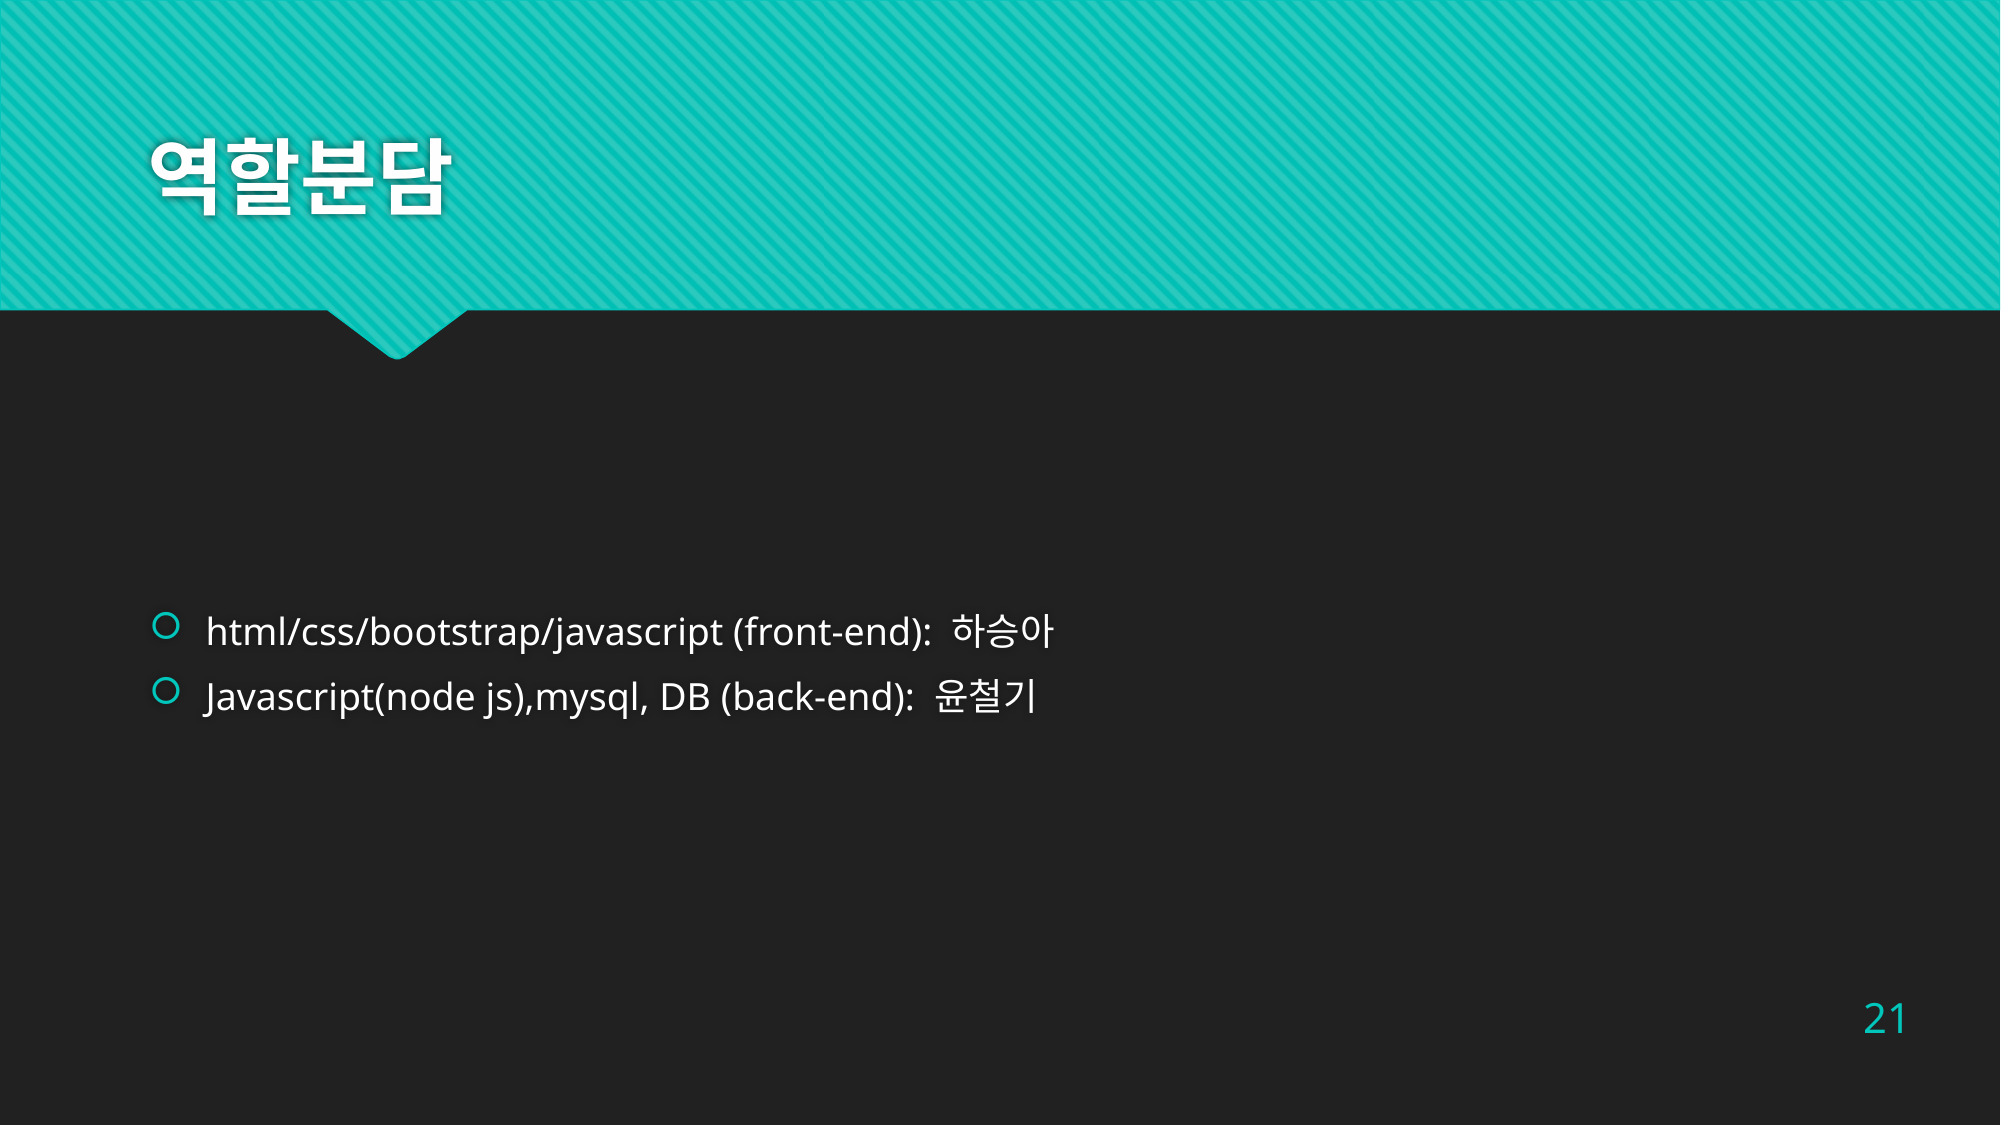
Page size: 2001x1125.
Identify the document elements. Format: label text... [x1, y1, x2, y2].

slide_number 21 [1751, 970, 1927, 1051]
title 역할분담 [132, 73, 1868, 233]
list html/css/bootstrap/javascript (front-end): 하승아 Javascript(node js),mysql, DB (back-end): 윤철기 [134, 364, 1866, 962]
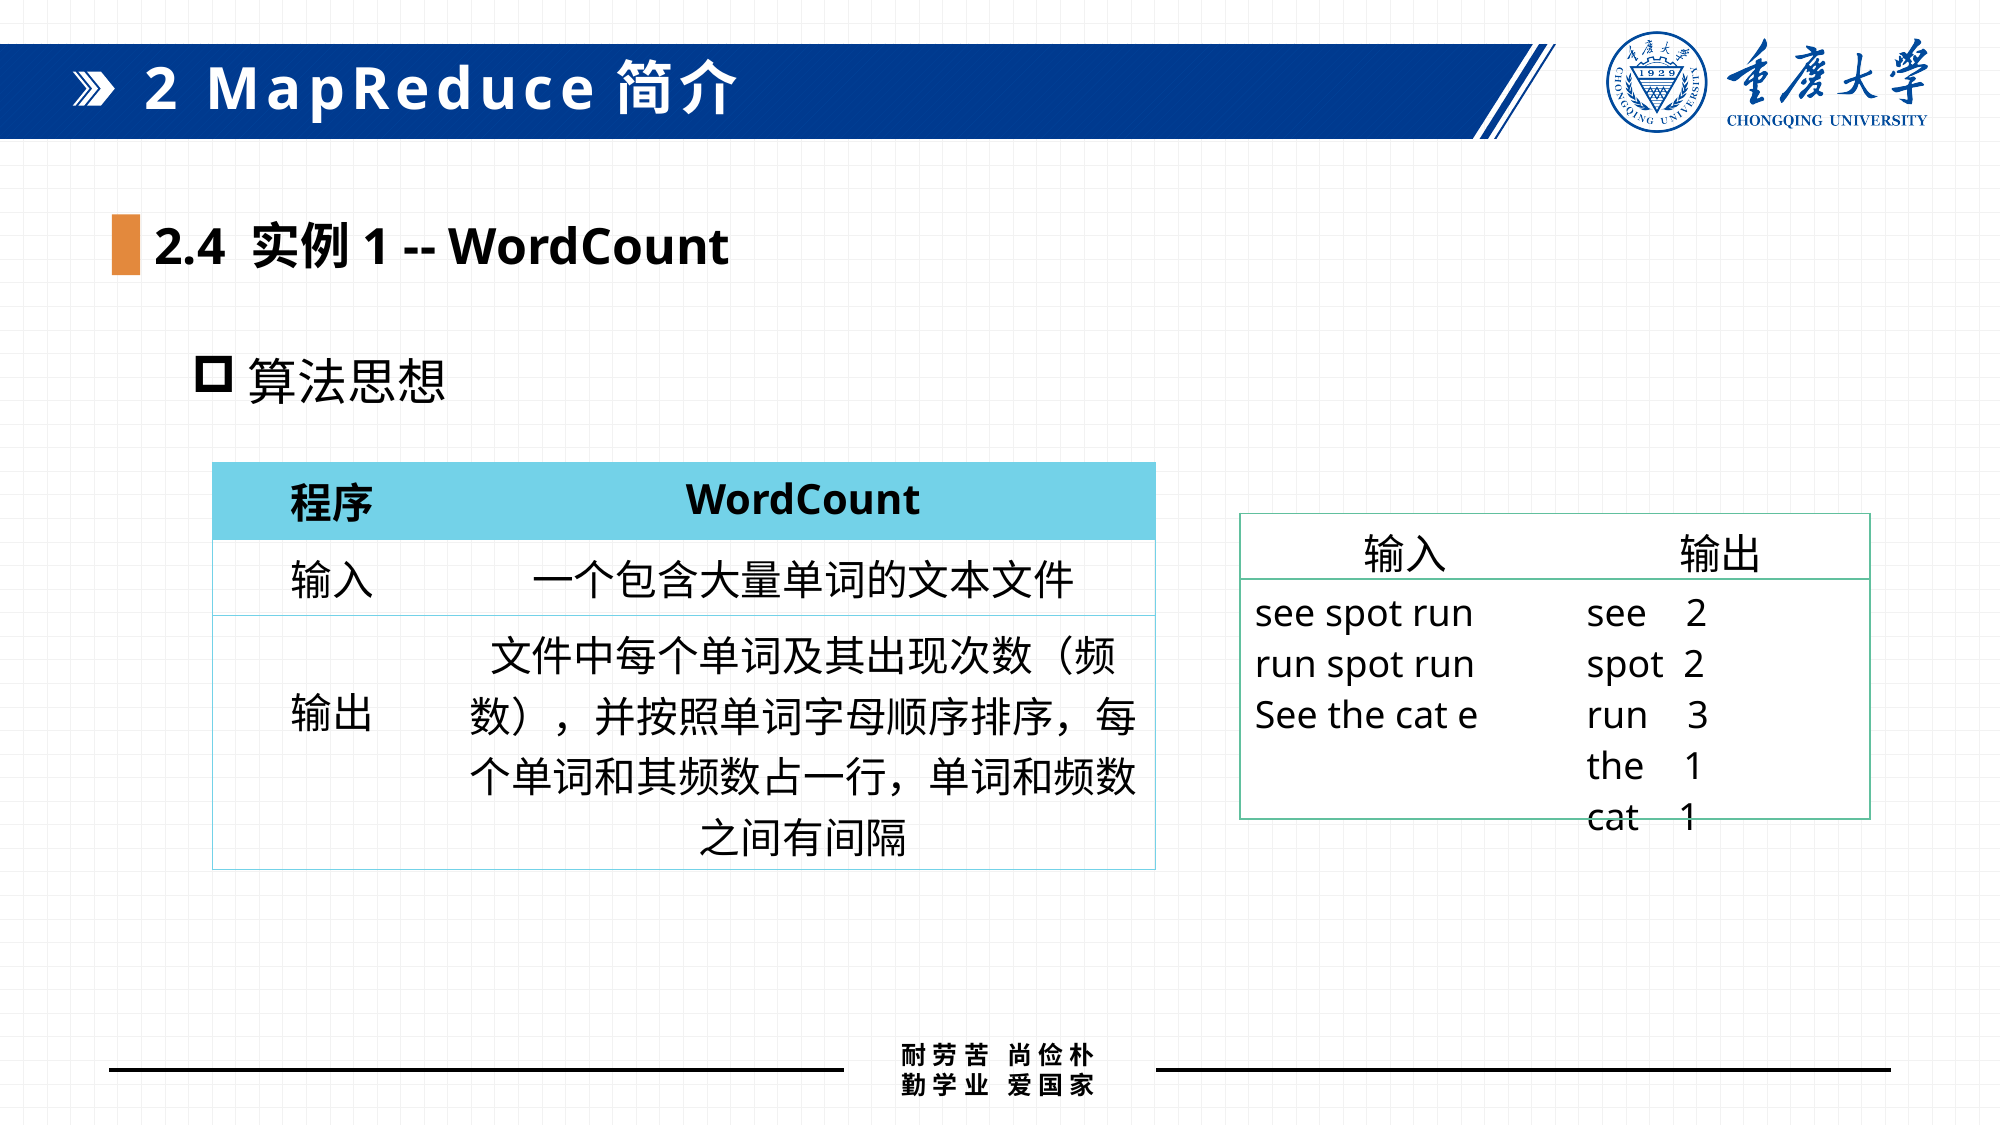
..........
=== EXERCISE OBJECTIVE ===
The response should contain every record above exactly as written, and none of the pictures.

=== YOUR SOLUTION ===
Page size: 2001x1125.
Identify the document elements. Format: label text... [x1, y1, x2, y2].

slide_number 21 [1751, 970, 1927, 1051]
title 역할분담 [132, 73, 1868, 233]
list html/css/bootstrap/javascript (front-end): 하승아 Javascript(node js),mysql, DB (back-end): 윤철기 [134, 364, 1866, 962]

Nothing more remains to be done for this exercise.